The exercise. Write out all of the lines below word for word, leaving the pictures out of your answer.

[Stored data entries]
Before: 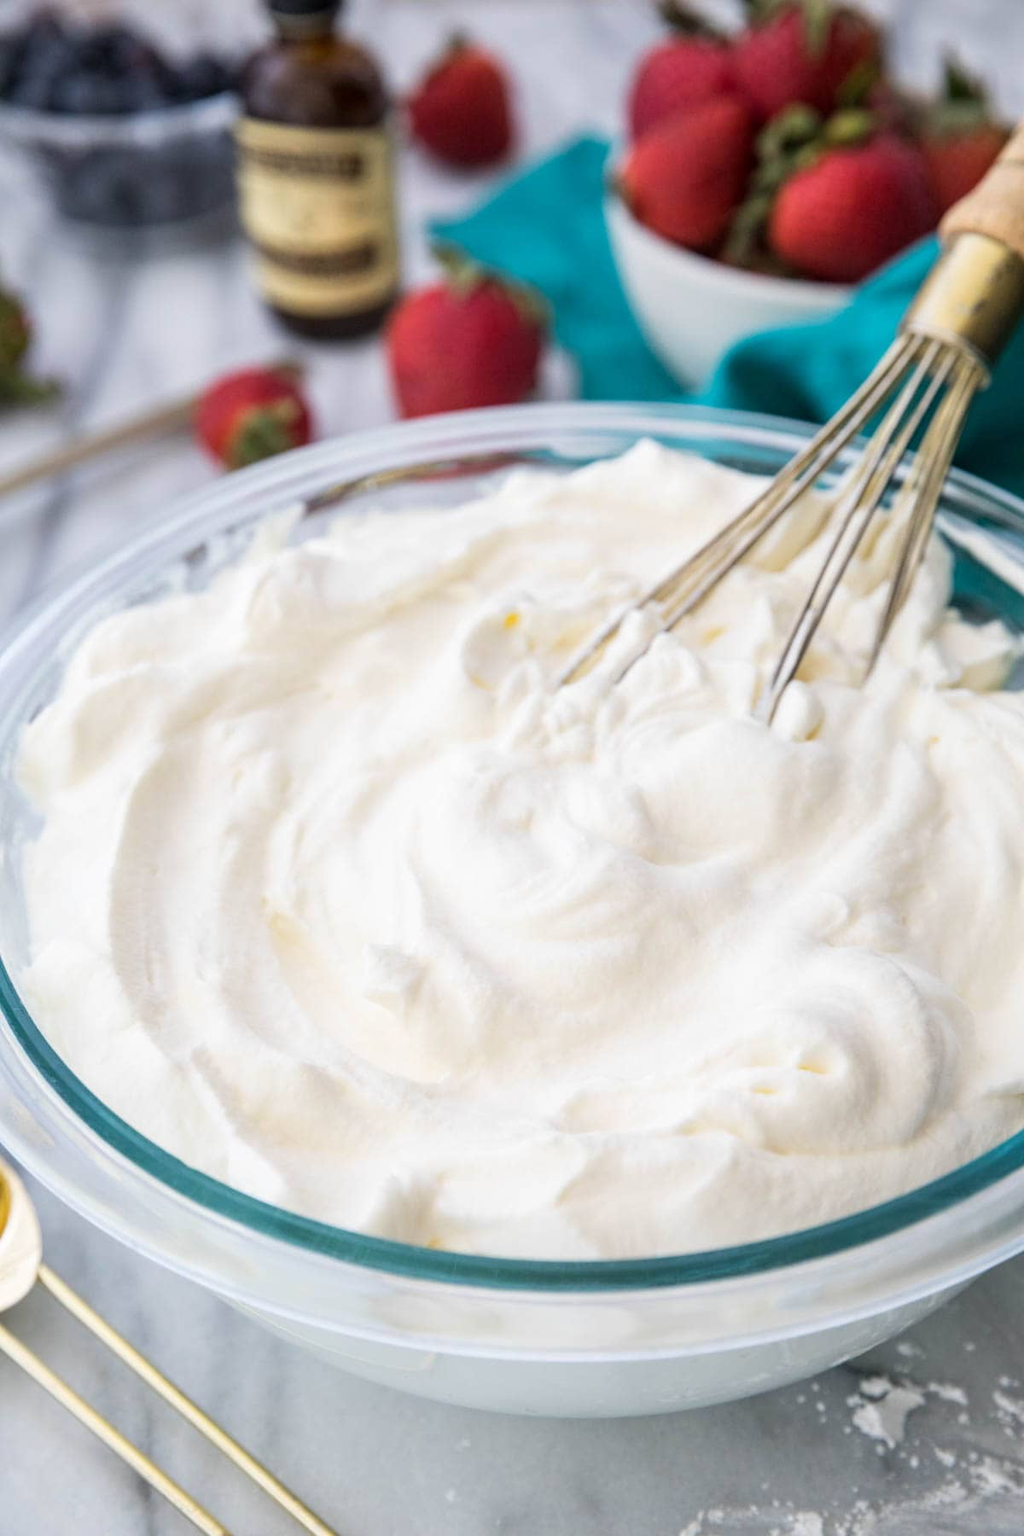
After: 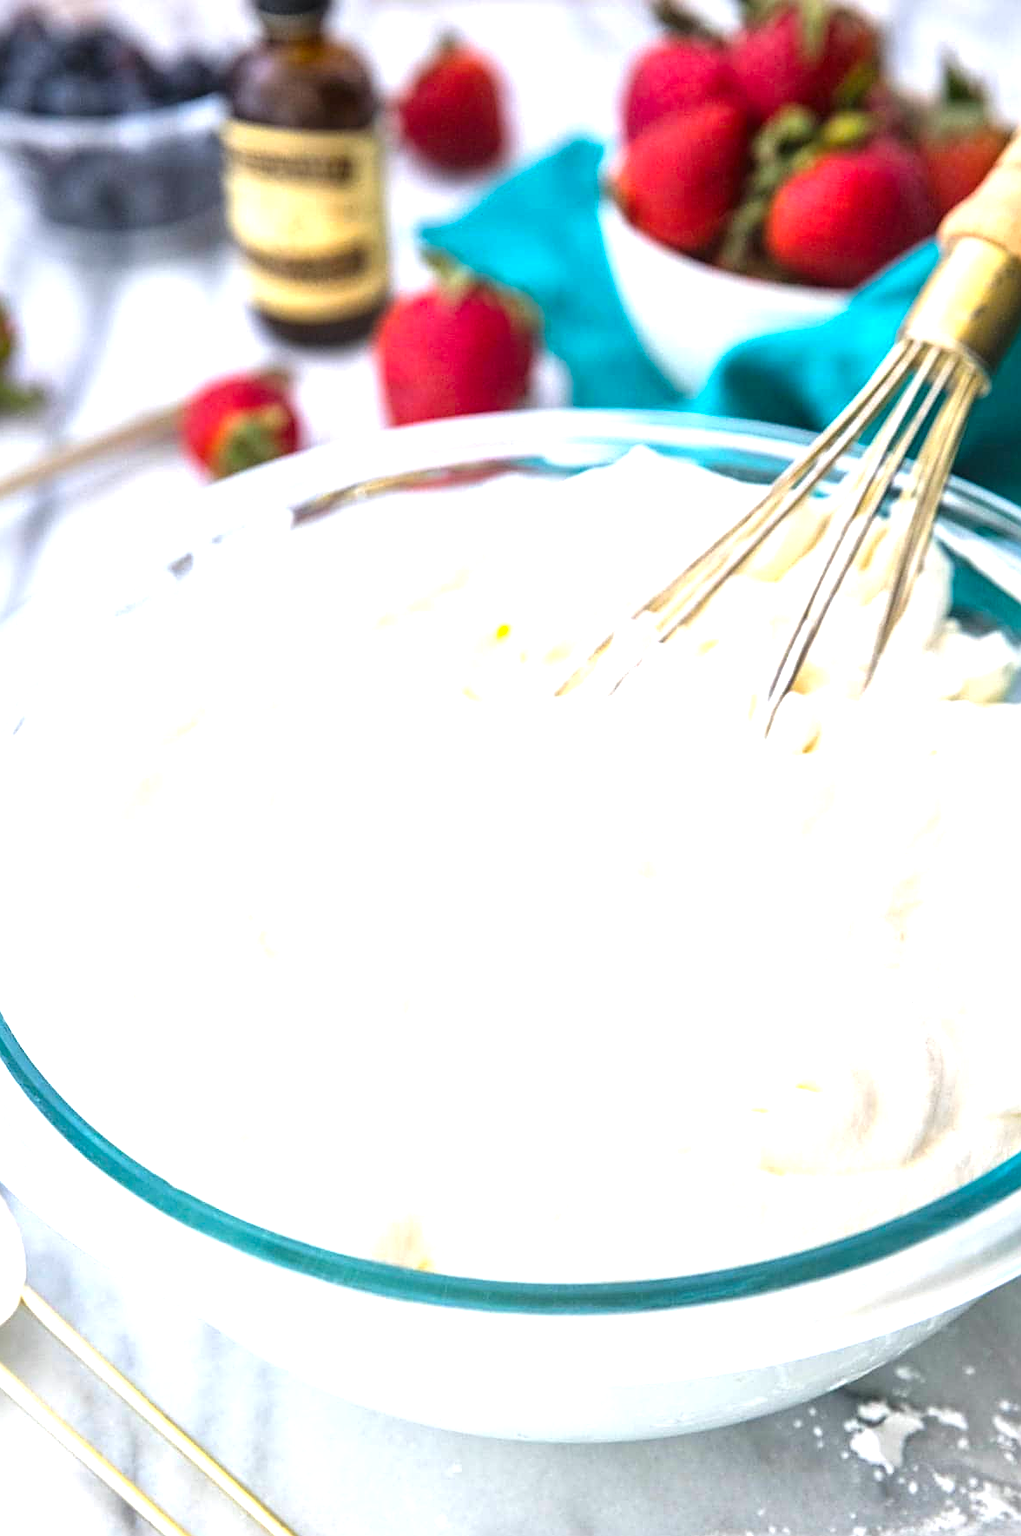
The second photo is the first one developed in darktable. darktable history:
crop: left 1.701%, right 0.282%, bottom 1.705%
exposure: black level correction 0, exposure 1 EV, compensate highlight preservation false
color balance rgb: global offset › luminance 0.712%, perceptual saturation grading › global saturation 25.588%
sharpen: amount 0.496
local contrast: mode bilateral grid, contrast 21, coarseness 51, detail 132%, midtone range 0.2
tone equalizer: mask exposure compensation -0.499 EV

Response to this exercise.
Before: 
After: 
The second photo is the first one developed in darktable. darktable history:
crop: left 1.701%, right 0.282%, bottom 1.705%
exposure: black level correction 0, exposure 1 EV, compensate highlight preservation false
color balance rgb: global offset › luminance 0.712%, perceptual saturation grading › global saturation 25.588%
sharpen: amount 0.496
local contrast: mode bilateral grid, contrast 21, coarseness 51, detail 132%, midtone range 0.2
tone equalizer: mask exposure compensation -0.499 EV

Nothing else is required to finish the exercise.